Foals will start off by licking over all of mom’s legs as well as her body in order to find that sweet treat – colostrum – which helps develop antibodies against infection while also providing essential nutrients like fat needed before weaning begins later on down the road!
Nursing is an important and vital part of owning a horse. After the birth, it’s best to get that foal on its feet as soon as possible so they can instinctually begin their nursing attempts by searching for the udder at both front and back where there are also two teats waiting eagerly for them.

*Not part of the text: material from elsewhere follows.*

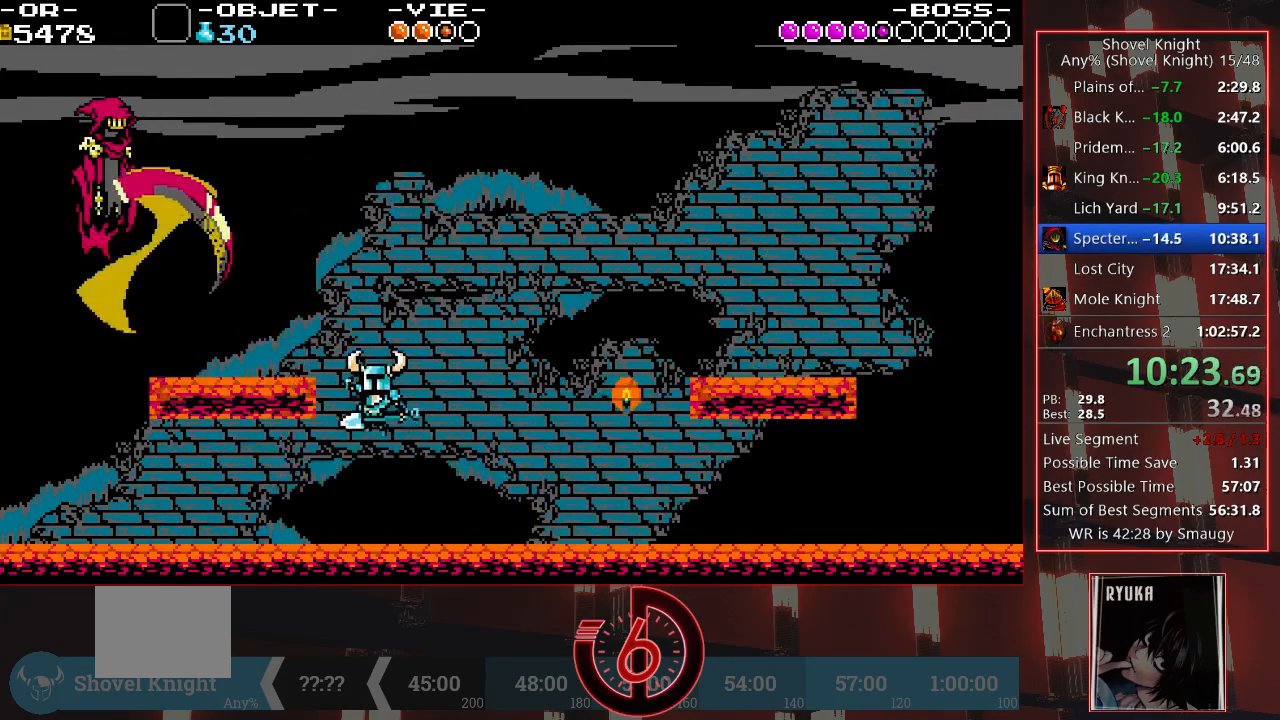
{"buttons": ["CROSS", "DPAD_LEFT"], "left_stick": "center", "right_stick": "center", "events": [[133, "CROSS", "up"], [417, "CROSS", "down"]]}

Baby horses are actually born with an instinctive knowledge of how to eat grass. However, for the first few weeks after birth they may occasionally snack on dirt or other materials found in their environment that is not considered a mature horse’s food source.
This behavior should be monitored closely but does not require any special intervention from humans as it’s all part of the learning process and is simply a baby horse imitating its older family members.
Baby foals grow at an astonishing rate and can gain up to 3 pounds a day. I have been shocked by how quickly growing baby horses put on weight, so it’s important to monitor their habits if they’re not gaining enough.
Clogged milk ducts can become a serious problem in just weeks. Foals are born to be small and fragile, so they need those nutrients more than anyone.
If your horse has stopped feeding for more than 30 minutes consecutively or you notice the mother is having trouble producing milk due because her ducts are clogged, then contact your vet!